Hassan & Cilley’s No Contrast Non-Debate
Primary elections ask voters to make a choice based on differences, but neither Jackie Cilley nor Maggie Hassan gave undecided Democratic primary voters much to go on in Wednesday night’s WMUR / New Hampshire Union Leader debate held at Saint Anselm College’s Institute of Politics. Both candidates passed up opportunities to contrast themselves with their opponent, prompting long-shot participant Bill Kennedy to comment, “I haven’t heard much beyond the watered-down rhetoric.”
The hour-long debate gave equal time to the three candidates, who fielded questions on state issues from New Hampshire Public Radio’s Josh Rogers, WMUR’s Josh McElveen, and the Union Leader’s John DiStaso.
McElveen kicked things off with a direct question to Cilley about whether she thinks New Hampshire needs a broad-based tax. Cilley, who has refused to take The Pledge against such taxes, gave her usual dodge before finally stating, “I think that everything is on the table.” McElveen then asked Hassan whether she is a “pledge zombie,” and Hassan reiterated her pledge to veto a sales or income tax.
DiStaso followed up with a question noting that in her first run for state senate in 2002, Hassan had stated that she would vote for the “right” income tax, and asked whether Hassan’s changed position was politically motivated. Hassan suggested her position today grew out of conversations she’s had with voters over the years making clear their opposition to such a tax.
Rogers kept up the line of questioning, challenging Cilley to go further than her earlier dodge and cut to the chase: How much revenue do you think the state needs? Cilley responded with a convoluted statement about “fair redistribution” of resources – meaning, higher taxes for someone. Cilley later stated that the state is “not making the investments that we need to make” – meaning, more spending.
“The first thing that we have to do is stop the Tea Party,” Hassan said, responding to a question from moderator Tom Griffith about her plans regarding jobs and the economy. Hassan and Cilley both stated support for restoring funding to the state university system. Hassan also voiced support for doubling the state’s tax credit for research and development and for raising cigarette taxes.
DiStaso raised a more emotional issue of capital punishment, asking each of the candidates if they would commute convicted cop killer Michael Addison’s death sentence and whether they would have vetoed the Kimberly Cates capital felony law. Hassan and Cilley responded with answers that could haunt them politically in the fall campaign. Both Hassan and Cilley said they would not commute Addison’s sentence to life, despite their personal opposition to the death penalty, but both also said they would have vetoed the Cates bill. Cilley, lamely, tried to draw a distinction between her personal beliefs and what she would do as governor on issues of capital offenses.
McElveen turned discussion to the Hepatitis C outbreak at Exeter Hospital and the state’s role in public health issues. Cilley, who got the question first, seemed unprepared for it and gave a blah-blah response. Hassan, who lives in Exeter near the hospital, had a better grasp of the issue.
DiStaso offered the candidates an opportunity to contrast themselves with retiring Gov. John Lynch. Given a chance to appeal to left-leaning primary voters who might be frustrated by Lynch’s centrism, Hassan gave the Governor a full rhetorical embrace. Cilley offered faint praise – “I thank him for his service” – then quoted the governor’s retirement announcement when he spoke of giving way for “new leadership and new ideas.”
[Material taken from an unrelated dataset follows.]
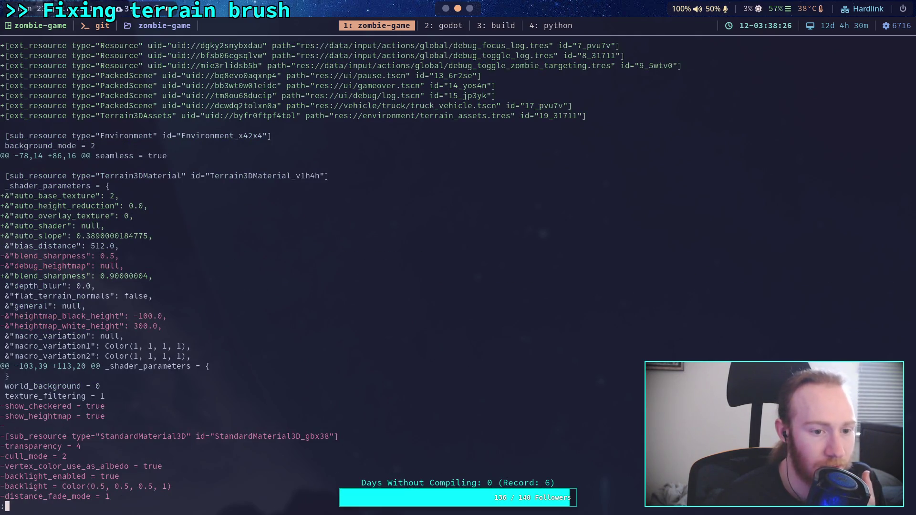
pyautogui.press('space')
McElveen then asked the candidates to state why they would make a better choice than the person standing next to them, and again, the women declined to draw a sharp difference. Hassan rattled off three relatively minor pieces of legislation on which the two former state senators had voted differently – concerning payday lending (Cilley voted against capping interest rates), the smoking ban in public places (Cilley opposed the ban), and a bill concerning financial penalties for labor violation. Hassan indirectly underscored the reality that the two had essentially identical voting records as state senators.
Similarity, not difference, also characterized the candidate’s pro-gambling positions, with Hassan stating flatly that “both Jackie and I have voted for expanding gambling proposals in the past.”
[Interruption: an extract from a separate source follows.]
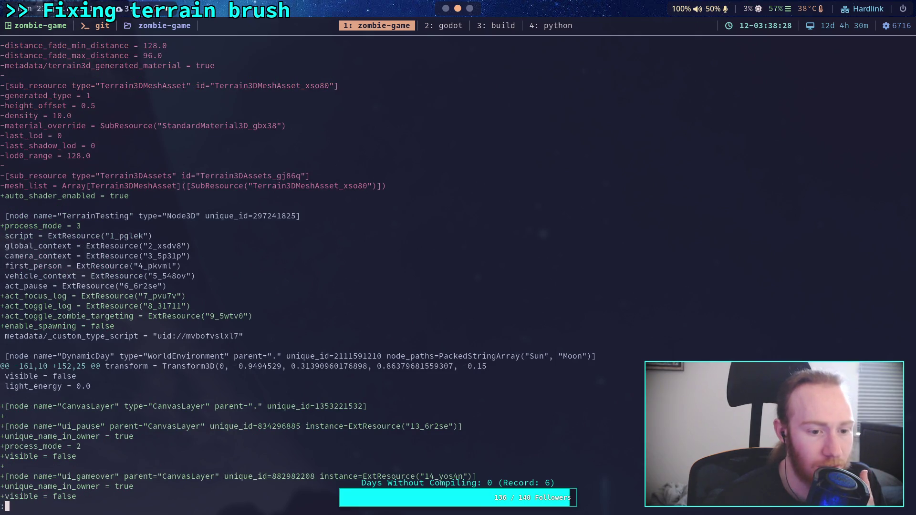
pyautogui.press('q')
All the candidates dodged on Northern Pass, saying they didn’t like the existing plan but would be open to an alternative.
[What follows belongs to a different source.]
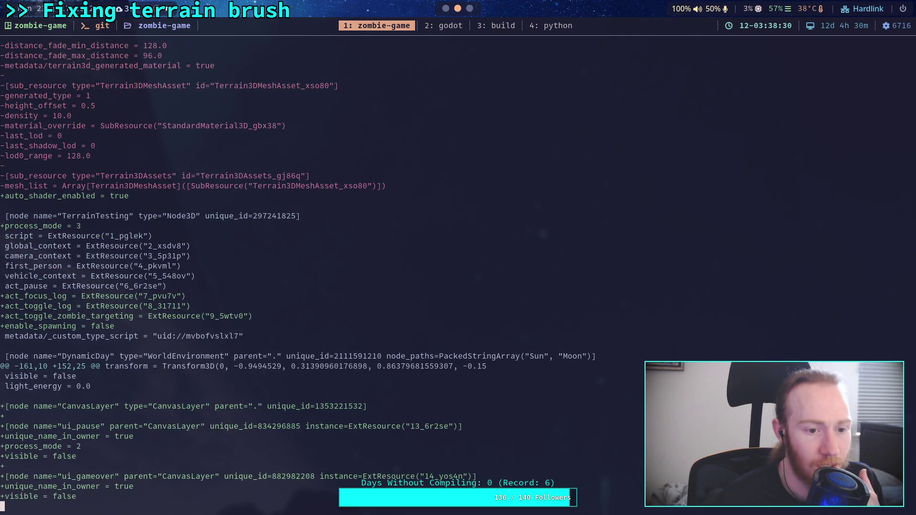
pyautogui.press('space')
McElveen asked Cilley and Hassan how they could argue that they could defeat a conservative Republican opponent in the general election, given that they both lost to conservative Republicans in their 2010 re-election campaigns for state senate. Cilley laughed off the question, saying, “That was a very different time and things have changed.” Hassan said, “I have a plan to stop the Tea Party and begin reversing the damage.”
Kennedy, who was given equal time in the debate, is making his first bid for public office and did not show the political skills needed to get elected governor. Earlier in the debate he promised “karaoke Fridays” at the State House. His closing statement, something that should have been well-prepared and rehearsed, came out as a rambling mess.